Pretty significant. Yeah, we’re not talking about an extra zero on a 600 dollar payout here, even though that would be plenty nice. We’re talking about lottery win numbers. Set for years especially with some smart investing numbers. If 360,000 dollars suddenly hit my bank account suddenly, I’m not sure what I would do. I’m not even sure my bank account is allowed to go that high. I feel like having over $100,000 in your checking account probably requires some sort of premium plan.

Now obviously, when the government gets confused and accidentally leaves a life-changing amount of money in your personal checking account, there’s always the chance that they’ll, well, figure out that they did that. We’re not even going to get into the moral argument of whether a deposit like that should be reported to the authorities because that is the deepest narc s**t I’ve ever heard in my life. Who are you, Captain America? Do you think they’re going to give you a medal? BUT, it would be smart to make sure you still have it in case they come knocking.

Personally, if I was the beneficiary of such a dramatic financial windfall, here’s what I would do: I would take that $360,000, and invest it in the safest index fund I could find, or just put it in a high-yield savings account, if I can find one of those that actually still exists. Let it sit in there and percolate, build up some interest. Once the government realizes they did a big stinky, and show up demanding 360,000, no problem, I’d be happy to give it back. But that sweet sweet interest? That is all, as they say, for daddy.

growing stacks of coins

Pixabay

See, then the government only gets the LEFTMOST stack of coins with a stalk growing out of it in this heavy-handed visual metaphor!

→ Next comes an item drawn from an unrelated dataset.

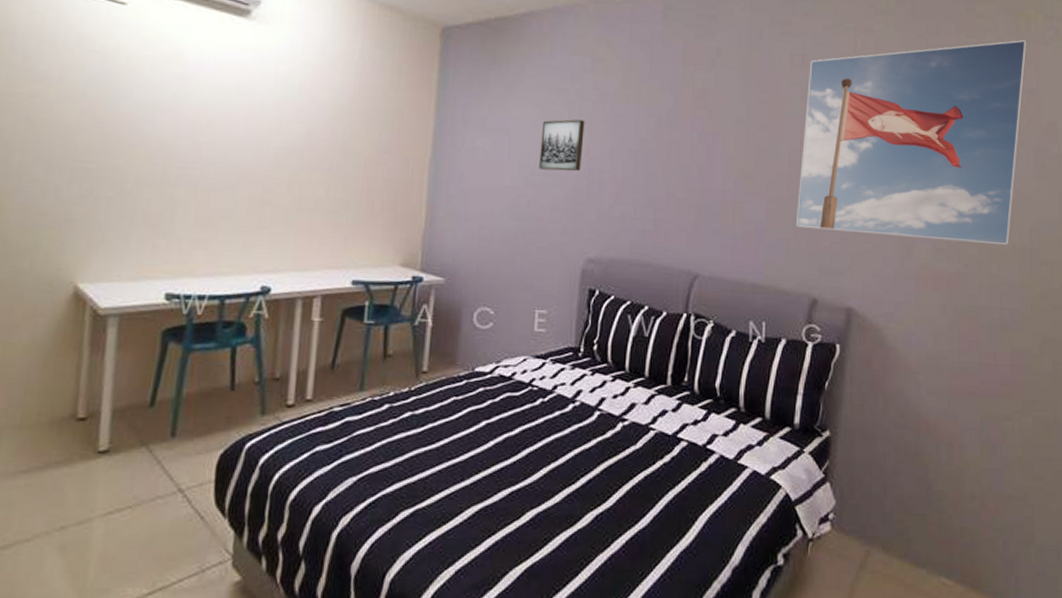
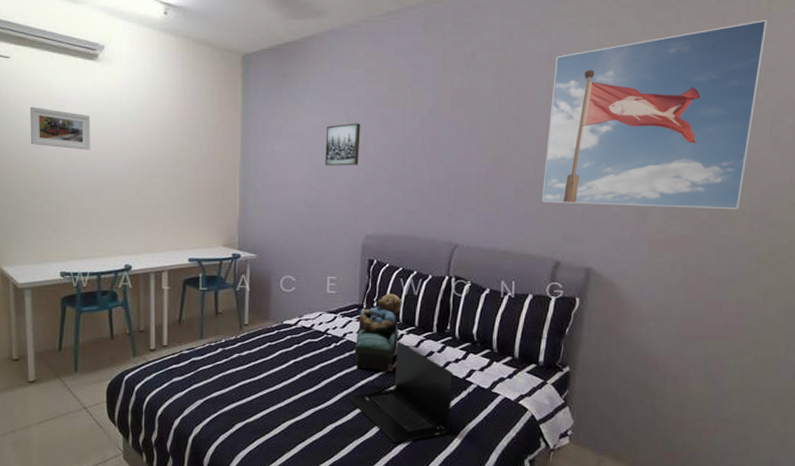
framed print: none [143,69,232,131] -> present [30,107,91,150]
laptop: none [557,396,692,536] -> present [349,341,454,444]
teddy bear: none [565,333,629,437] -> present [353,293,402,372]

This is extremely not what the Japanese man that actually received this erroneous bounty did. Not even close. What he did, with the yen raining down from above, was decide to… gamble with it. Yup. The thing that can be irresponsible and life-ruining even with money that’s actually YOURS. In the absolute best light, maybe he was trying to enact some sort of plan similar to above, where he could win more money and then only have to pay back the original amount. But as they say, “never gamble more than you can afford to lose” and $360,000 of the government’s money is so, so much more than you can afford to lose. To look at it in the most depressing light perhaps he was naturally a gambling addict, which is very sad, and the government just accidentally chose the absolute worst bank account to spill their coffers into.

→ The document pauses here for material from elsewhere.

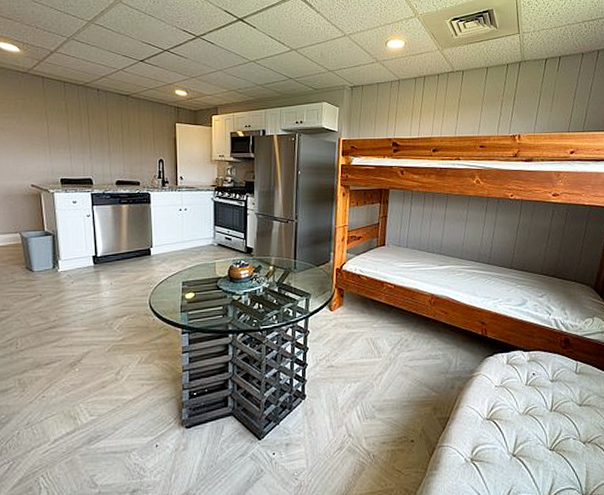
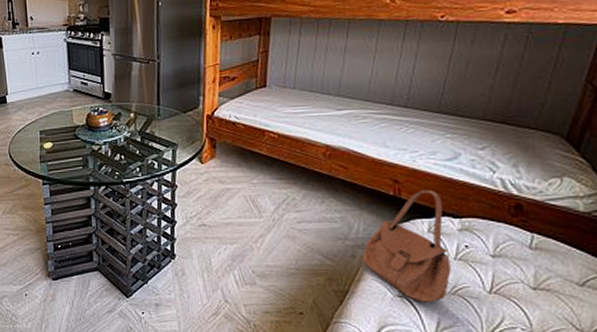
handbag: none [459,329,524,423] -> present [362,189,451,303]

Unfortunately, we don’t have information on what type of gambling specifically the man blew his sudden fortune on, but good god, I hope it was at least poker, or blackjack, or craps, or some sort of game with an actual snowball’s chance in hell of seeing returns. If this guy dumped $360k into a god damned slot machine I’m going to burst a blood vessel in my eye. You lost a third of a million dollars trying to line up 5 Chandlers on the FRIENDS slots? You should go to jail AND math class.

Even worse, they were ONLINE casinos. C’mon dude. If you’ve decided to go to debtor’s prison for temporary high roller status, at LEAST go to a brick and mortar casino so you can enjoy it. Buy a suit. Have a Czech lady blow on the dice. Live the high life. Don’t just click your way into an endless hole while wearing basketball shorts and sipping a flat Diet Coke. Now, after some brief research, it seems that gambling is illegal in Japan with very few exceptions, but here’s the thing: you have $360,000 that you, for better or worse, have decided to spend. Buy a plane ticket. Go to Vegas. Sit in first class and rat to the flight attendant when one of the peasants in the back tries to use the rich people bathroom up front.

man sitting on laptop

Pixabay

The thrill of gambling! Come on, big money!

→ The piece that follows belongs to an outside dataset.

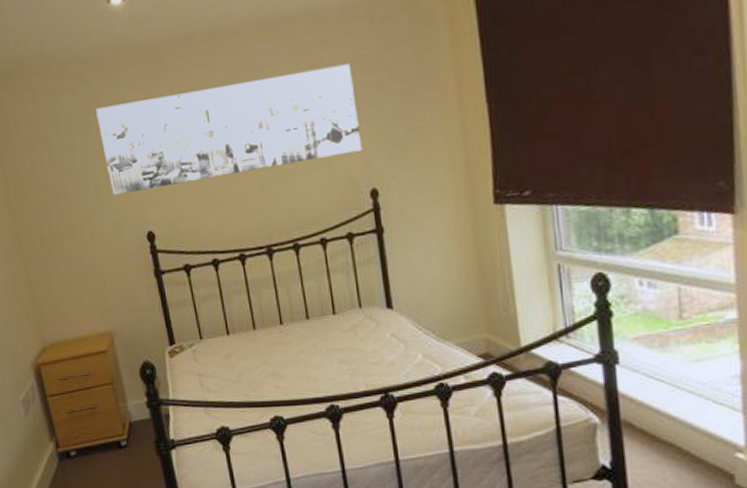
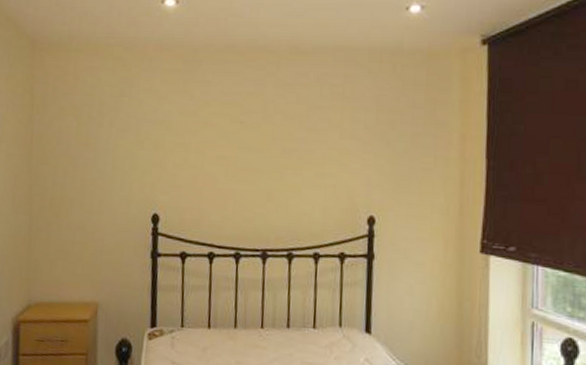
wall art: present [96,63,363,195] -> none [127,91,369,179]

Now, I mentioned above that gambling is illegal in Japan. You might be wondering how he was able to gamble online if that was the case. Well, you are right to wonder that, and unfortunately, the answer is that he… was gambling on overseas online gambling sites. Come on, man, help me out a LITTLE bit here. So now, not only do you not have the money when the feds come knocking, but when they start looking into what you actually did with it, they’re going to find out you DID A CRIME? Sure, overseas online gambling is a famously amorphous thing in terms of actual prosecution, but you may have found the absolute most definitive way to establish a clear paper trail.

The man’s lawyer says that he is “unlikely to be able to return the money.” Yeah, we figured. I’m not even really sure what the path forward would be here. Does the guy have to work for the government for free cleaning statues for the rest of his life? Does he pay off his debt via jail time? Though, if it’s jail time, I would be curious to know how long it’s for. I mean, if you only have to spend a year in a Japanese jail for 360,000? Plus, now you’re not paying rent? Might not be the worst deal in the world.